• **Activity**
Give the lines below again, exactly as they stand, and leave out the images.

• **Source material**

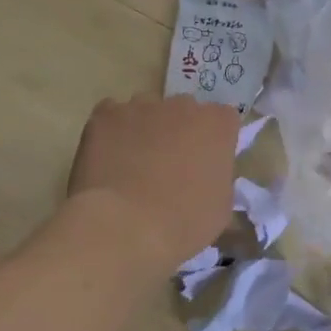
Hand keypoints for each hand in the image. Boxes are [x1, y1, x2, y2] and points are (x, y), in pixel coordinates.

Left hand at [66, 94, 240, 274]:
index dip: (215, 140)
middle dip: (180, 131)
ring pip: (147, 110)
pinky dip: (112, 131)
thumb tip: (205, 175)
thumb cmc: (182, 222)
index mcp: (216, 124)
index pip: (224, 119)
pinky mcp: (106, 114)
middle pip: (184, 111)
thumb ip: (218, 177)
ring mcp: (141, 105)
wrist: (124, 226)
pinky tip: (108, 158)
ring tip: (133, 164)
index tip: (206, 163)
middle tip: (170, 166)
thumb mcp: (220, 207)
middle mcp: (182, 105)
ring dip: (146, 129)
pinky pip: (112, 114)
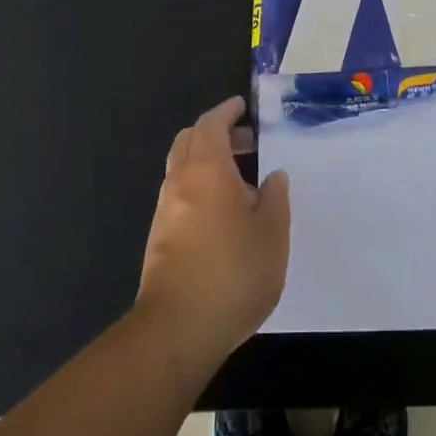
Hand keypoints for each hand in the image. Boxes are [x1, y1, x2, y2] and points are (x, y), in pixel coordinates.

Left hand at [134, 98, 289, 385]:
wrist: (178, 328)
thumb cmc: (234, 272)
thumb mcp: (272, 233)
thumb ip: (275, 198)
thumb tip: (272, 176)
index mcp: (207, 170)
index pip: (211, 124)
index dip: (226, 111)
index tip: (242, 106)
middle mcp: (179, 182)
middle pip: (189, 141)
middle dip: (216, 134)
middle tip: (248, 142)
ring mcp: (165, 211)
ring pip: (182, 169)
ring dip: (208, 162)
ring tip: (243, 180)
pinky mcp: (160, 238)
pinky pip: (180, 195)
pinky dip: (200, 186)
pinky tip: (225, 213)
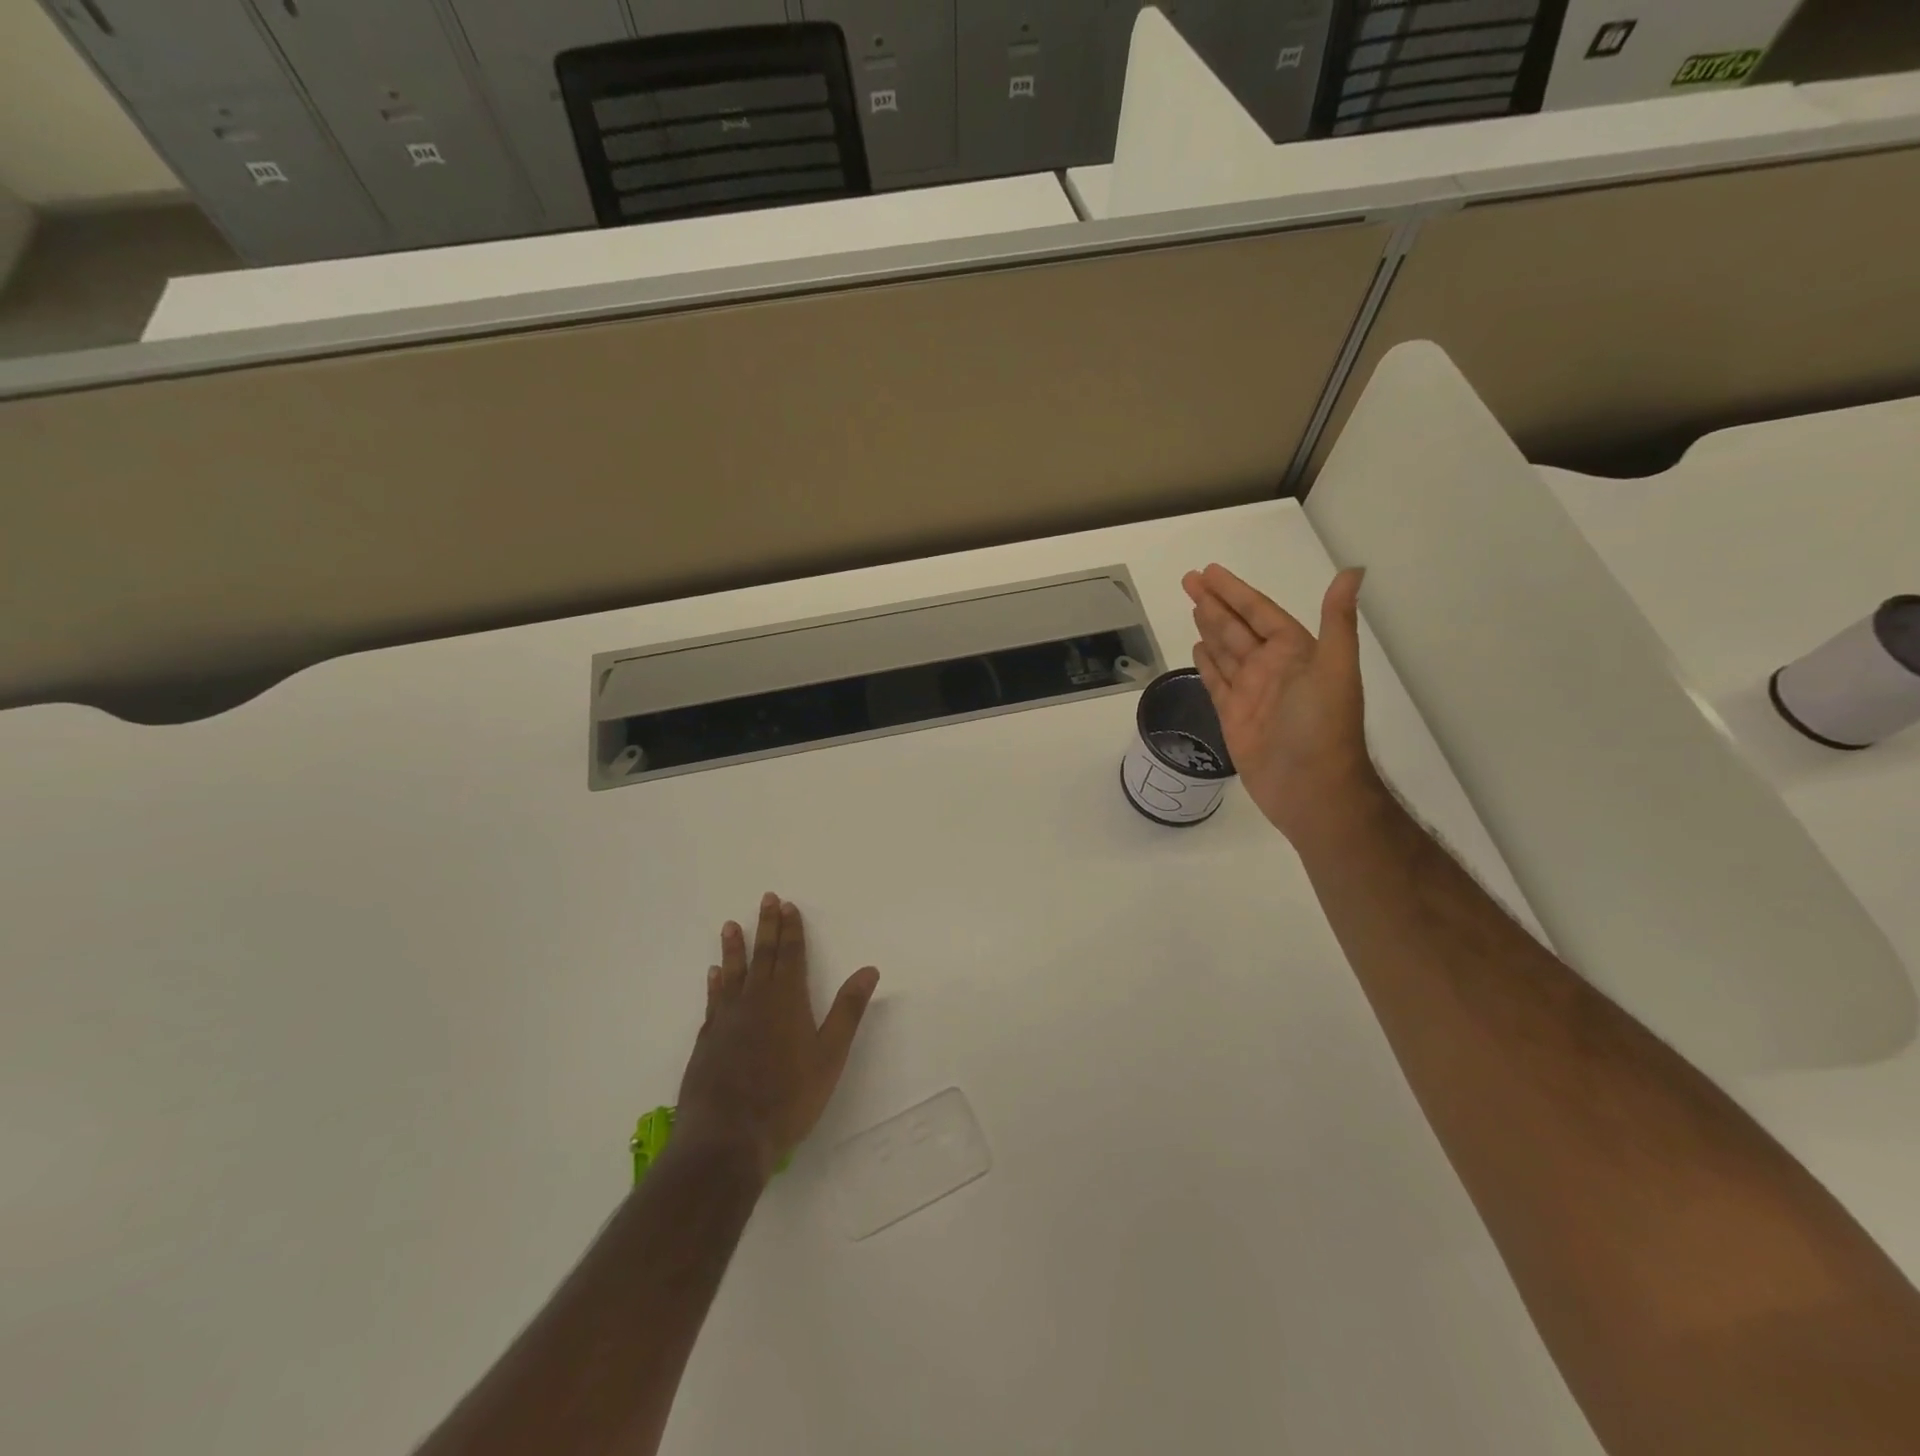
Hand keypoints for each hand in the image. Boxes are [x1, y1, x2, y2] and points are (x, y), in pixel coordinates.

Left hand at [675, 894, 879, 1181]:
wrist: (727, 1137)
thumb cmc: (788, 1097)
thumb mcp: (830, 1055)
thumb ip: (848, 1010)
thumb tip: (869, 969)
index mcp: (787, 1001)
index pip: (791, 956)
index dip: (791, 930)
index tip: (788, 905)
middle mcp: (755, 1001)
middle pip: (763, 957)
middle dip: (767, 927)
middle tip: (766, 899)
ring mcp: (727, 1021)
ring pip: (733, 974)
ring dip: (735, 949)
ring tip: (731, 926)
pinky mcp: (708, 1041)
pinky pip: (713, 1001)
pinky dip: (715, 983)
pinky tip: (713, 975)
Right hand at [1182, 563, 1380, 843]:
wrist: (1310, 788)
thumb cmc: (1322, 727)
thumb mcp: (1334, 668)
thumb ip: (1337, 621)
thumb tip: (1353, 571)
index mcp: (1295, 652)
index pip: (1260, 612)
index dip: (1235, 591)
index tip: (1210, 572)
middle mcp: (1271, 668)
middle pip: (1237, 627)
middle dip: (1214, 603)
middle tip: (1189, 579)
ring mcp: (1250, 693)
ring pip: (1225, 651)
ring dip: (1209, 627)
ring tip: (1192, 605)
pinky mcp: (1233, 717)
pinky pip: (1216, 682)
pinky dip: (1207, 663)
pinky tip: (1197, 647)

• **Solution for this task**
Hand keypoints for each hand in the image. Boxes are [x1, y1, x2, y2] and points are (x, y), in pixel coordinates.

Left hand at [66, 94, 240, 274]:
index dip: (215, 140)
middle dip: (180, 131)
ring pip: (147, 110)
pinky dip: (112, 131)
thumb tip: (205, 175)
thumb cmc: (182, 222)
index mcp: (216, 124)
index pip: (224, 119)
pinky mcp: (106, 114)
middle pip: (184, 111)
thumb ip: (218, 177)
ring mcp: (141, 105)
wrist: (124, 226)
pinky tip: (108, 158)
ring tip: (133, 164)
index tip: (206, 163)
middle tip: (170, 166)
thumb mcp: (220, 207)
middle mcp: (182, 105)
ring dip: (146, 129)
pinky pip: (112, 114)
Hand keypoints for each hand in the image. Boxes are [x1, y1, x2, y2] and points are (x, y), in pixel coordinates.

Left hand at [134, 98, 289, 385]:
wrist: (178, 328)
thumb cmc: (234, 272)
thumb mcp: (272, 233)
thumb ip: (275, 198)
thumb tip: (272, 176)
index mcp: (207, 170)
index pip: (211, 124)
index dip: (226, 111)
index tip: (242, 106)
middle mcp: (179, 182)
middle pip: (189, 141)
middle dip: (216, 134)
middle tip: (248, 142)
ring mcp: (165, 211)
ring pip: (182, 169)
ring dip: (208, 162)
ring tip: (243, 180)
pinky mcp: (160, 238)
pinky pip: (180, 195)
pinky dip: (200, 186)
pinky tip: (225, 213)
Hand keypoints for each hand in the image. Boxes are [x1, y1, x2, y2] and points are (x, y), in pixel coordinates.

Left hand at [675, 894, 879, 1181]:
wrist: (727, 1137)
thumb cmc: (788, 1097)
thumb mcp: (830, 1055)
thumb ip: (848, 1010)
thumb tip: (869, 969)
index mcp: (787, 1001)
index pip: (791, 956)
index dip: (791, 930)
index tip: (788, 905)
middle mcp: (755, 1001)
middle pip: (763, 957)
middle dip: (767, 927)
middle tip: (766, 899)
ring mcp: (727, 1021)
ring pip: (733, 974)
ring dip: (735, 949)
ring tip: (731, 926)
pinky mcp: (708, 1041)
pinky pip: (713, 1001)
pinky dip: (715, 983)
pinky tip: (713, 975)
Right hand at [1182, 563, 1380, 843]:
wrist: (1310, 788)
thumb cmc: (1322, 727)
thumb mcp: (1334, 668)
thumb ip: (1337, 621)
thumb tip: (1353, 571)
index mcp: (1295, 652)
index pip: (1260, 612)
index dip: (1235, 591)
index tip: (1210, 572)
middle mcp: (1271, 668)
middle pip: (1237, 627)
middle dip: (1214, 603)
middle tip: (1189, 579)
ring mcp: (1250, 693)
ring pip: (1225, 651)
ring dip: (1209, 627)
ring tip: (1192, 605)
pinky mcp: (1233, 717)
pinky pip: (1216, 682)
pinky dip: (1207, 663)
pinky tip: (1197, 647)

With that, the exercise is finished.